■ Exercise goal ■
Count the lines below that contain the string "name", treating uppercase and lowercase letters as distinct. Reply with the number alone.

■ Record excerpts ■
§ §

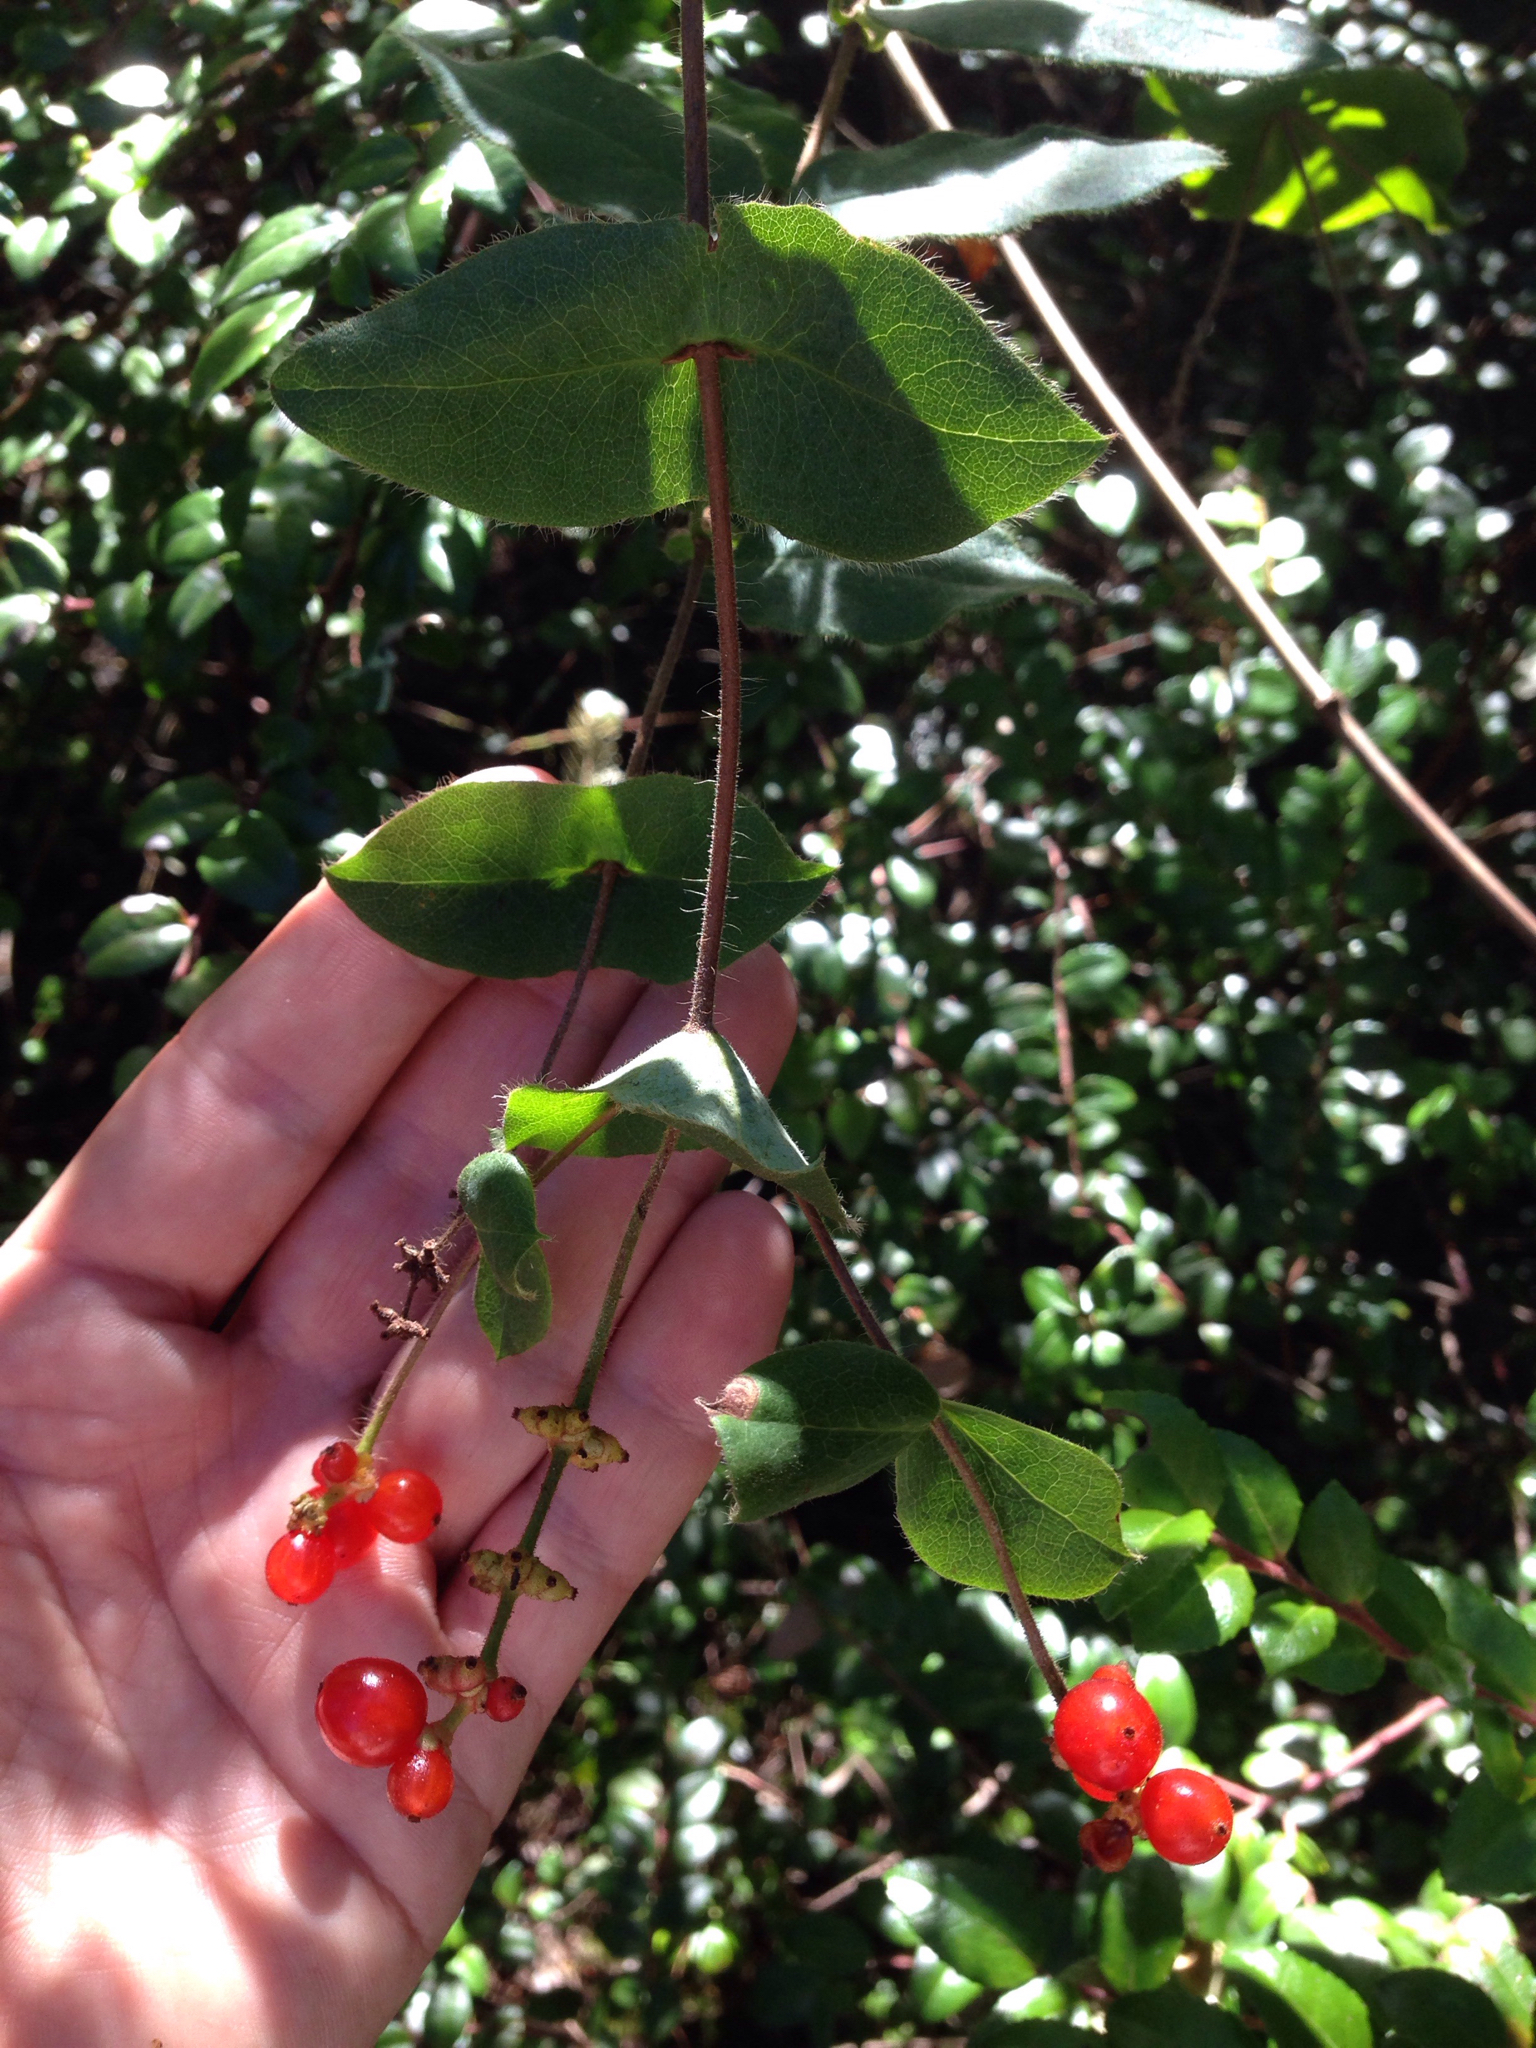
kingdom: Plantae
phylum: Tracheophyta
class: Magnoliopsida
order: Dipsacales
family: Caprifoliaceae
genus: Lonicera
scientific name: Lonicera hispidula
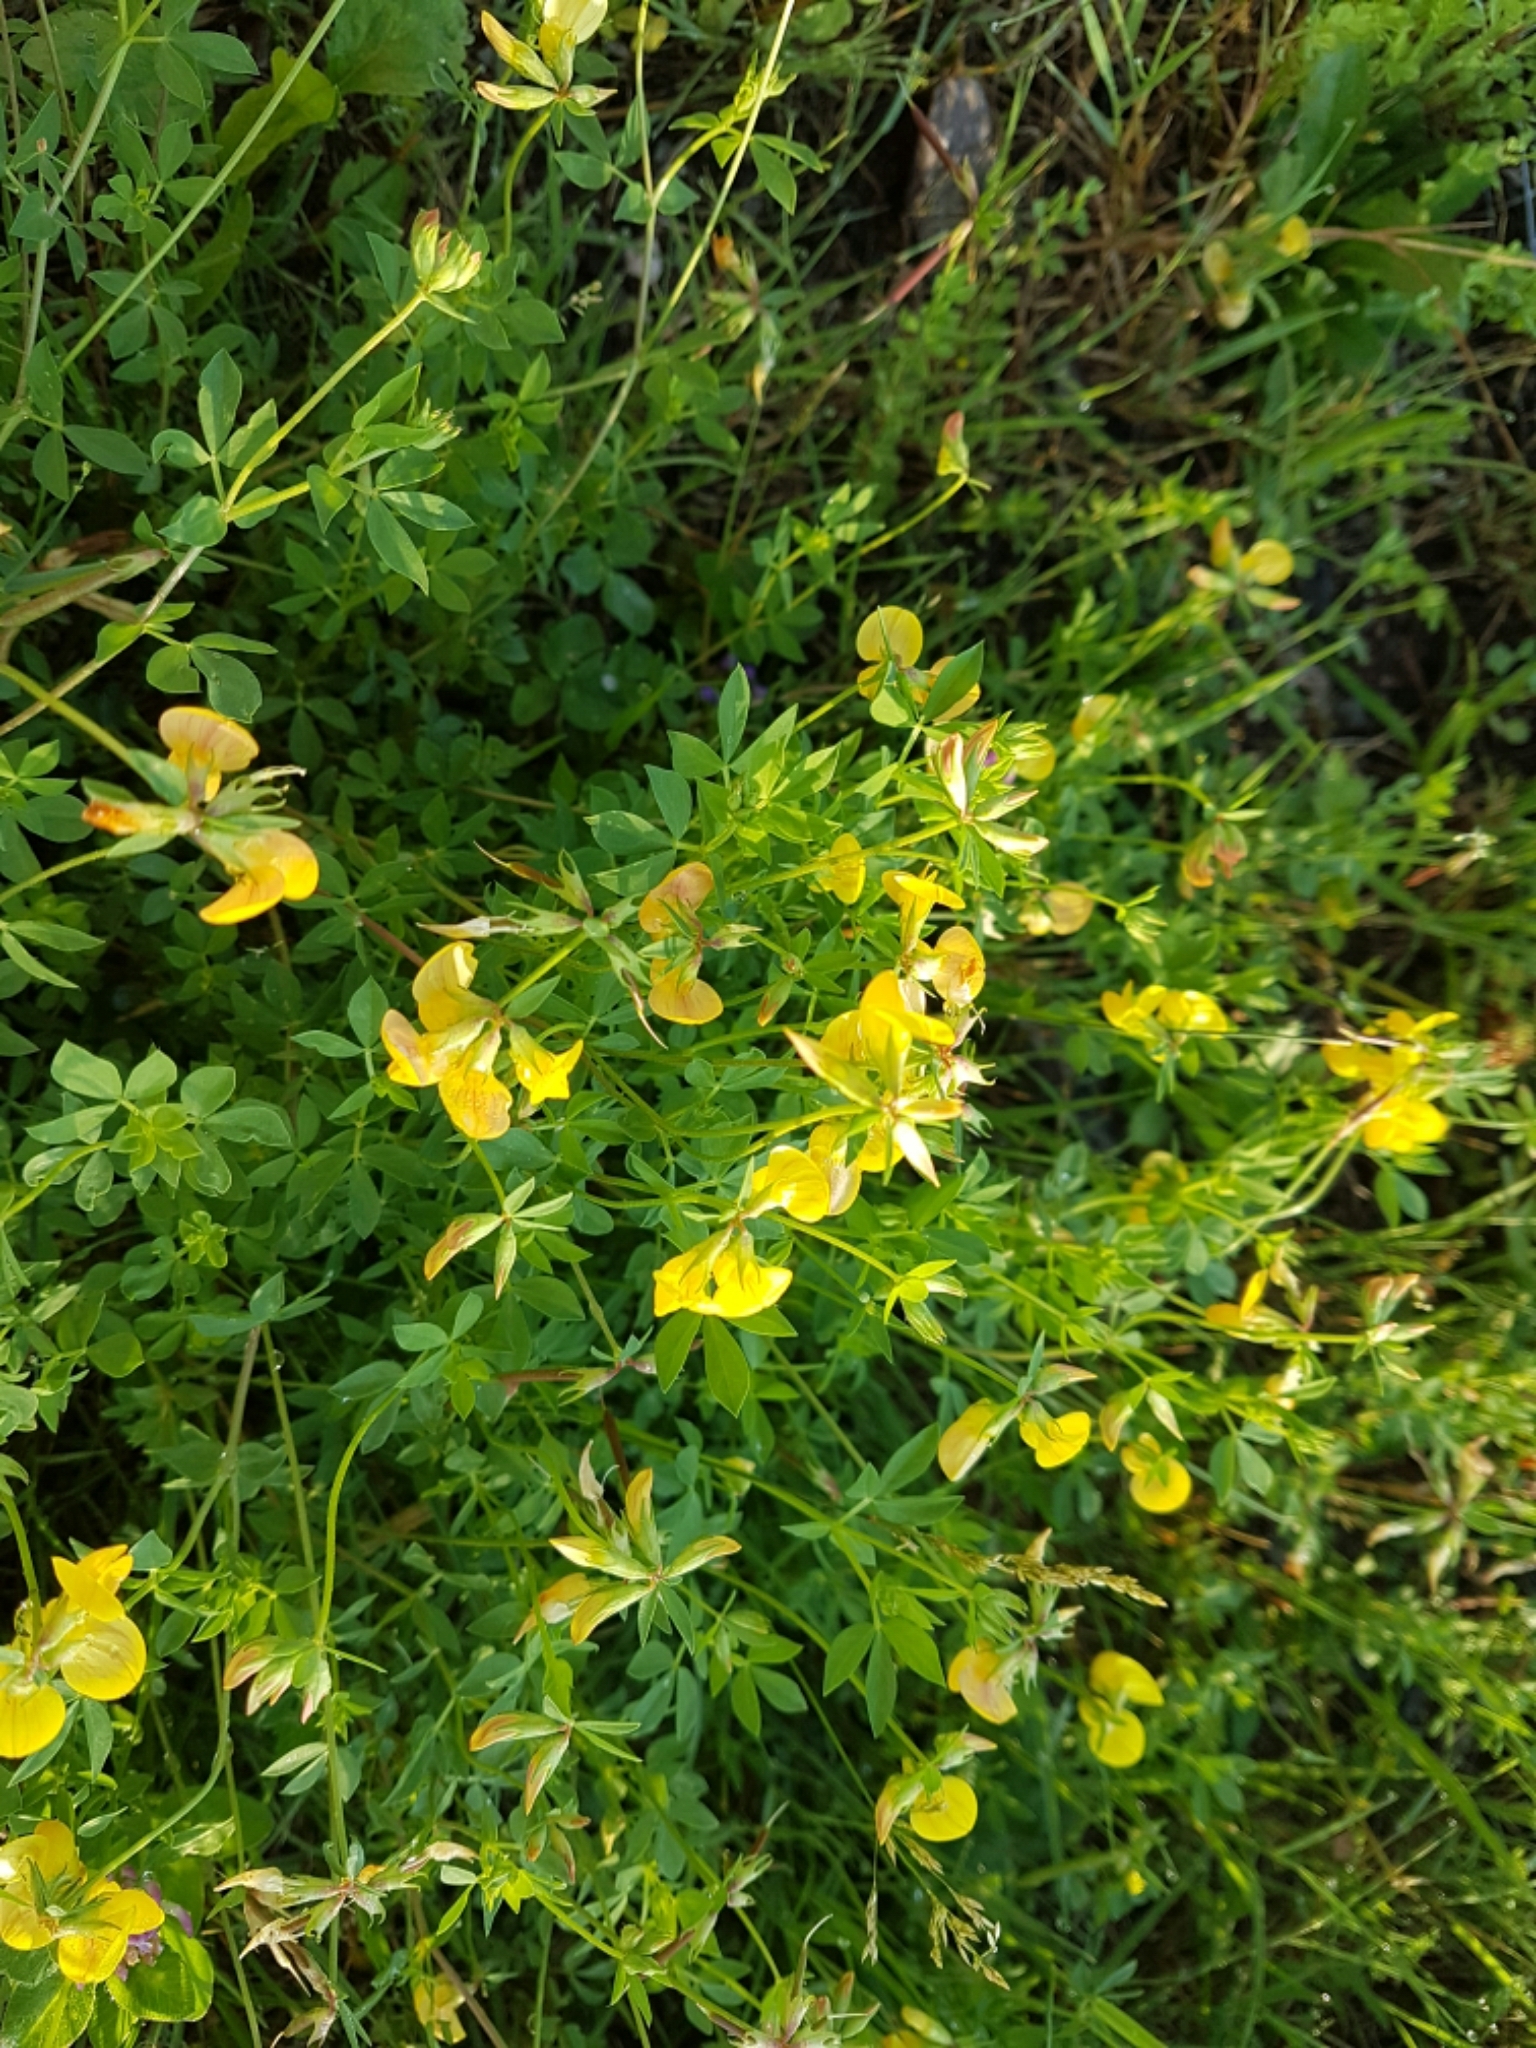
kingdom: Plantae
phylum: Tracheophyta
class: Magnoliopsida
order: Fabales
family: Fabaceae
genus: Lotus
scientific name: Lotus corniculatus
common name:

§ §

■ Complete response ■
3